Lee, who is fifty-nine, lives part of the year on a lush, wooded property outside of Portland, Maine. She’s taken some of the portraits of older women at a pond near her house, and others on beaches at Martha’s Vineyard and elsewhere. The natural settings, devoid of sociological detail and inherently beautiful, tend to banish ironic readings and extend a certain benevolence to the naked subjects. We aren’t in paradise here—nobody in these photos looks that naïve—but we are not in any sort of judgment-laden social space, either. Lee told me that she hoped the locations implied the warmth of sun on the body—“that kind of comfort and love”—and communicated the idea that we are “all essentially sensual creatures.”
“The camera can be very cruel depending on how you use it,” she said. “There’s a whole tradition of photography that’s based on criticality and cruelty.
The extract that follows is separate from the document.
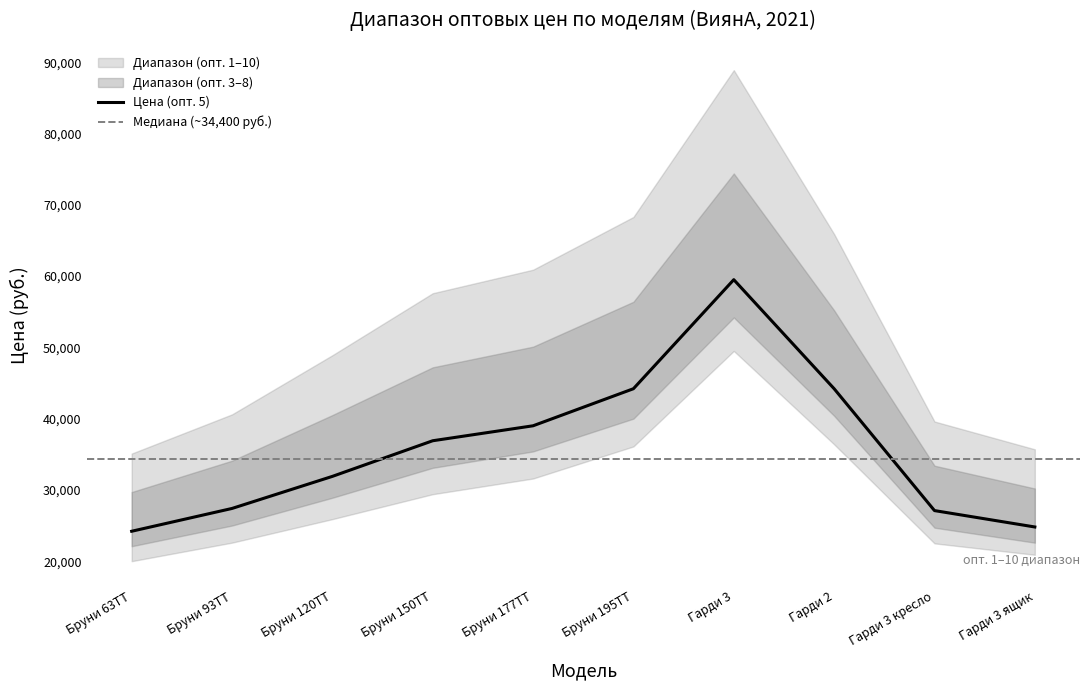

At Бруни 120ТТ, list the series in order from largest to smallest.

Цена (опт. 10), Цена (опт. 8), Цена (опт. 5), Цена (опт. 3), Цена (опт. 1)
Diane Arbus —whom I love, by the way—looked for unflattering moments to create a sense of drama. Sometimes that can be done with the juxtaposition of elements in a space, the exaggeration of the appearance of wealth or poverty, harsh lighting.”
Lee said that, by contrast, her work had sometimes been criticized for being “too earnest or romantic.” But she made her peace with that a long time ago. Through her photography, Lee has always tried to understand “what lay ahead.” When she was still in college, long before she had children herself, she photographed a pregnant friend in the nude as part of her thesis project. “This was before the Demi Moore Vanity Fair cover; people didn’t really know what a pregnant woman looked like,” she said. Through the years, she took many nude photographs of her mother, who, she says, had a remarkable ease in her own skin. Lee continued taking pictures of her as she was dying of cancer.
I’m about six months older than Lee, and, all in all, I consider aging to be far better than the alternative, as my own mother, who died at sixty, the age I am now, used to say. Still, I prefer the cloudy mirror in my bathroom to any in which I can see myself clearly. The older women who posed for Lee in the nude include professors, writers, artists, an astrologer, a hospice worker, and a small-town mayor. To me, they seem very brave, but it bothers me to say so. We all have bodies; if we’re lucky, we all get old, or at least older. Why not show what it looks like?
Two of Lee’s subjects, Judith and Nancy, have been posing for her for decades. Both told me that they don’t love how they look in some of the images, but that they treasured the experience of making them with Lee, whose process is creative and collaborative. Nancy, who is eighty, said, “I cringe when I look at the images, but I know that when I’m ninety I’m gonna say, ‘Ooh, look how great I looked!’ ” Her grandniece Maine, who posed with her, is a photography student. Maine told me that Lee’s image makes her happy because her grandaunt and she look so alike in it. “It’s like seeing myself in sixty years, and I sort of love that,” she said. “I think Nancy is beautiful.” Lee told me that she plans to photograph the pair every year.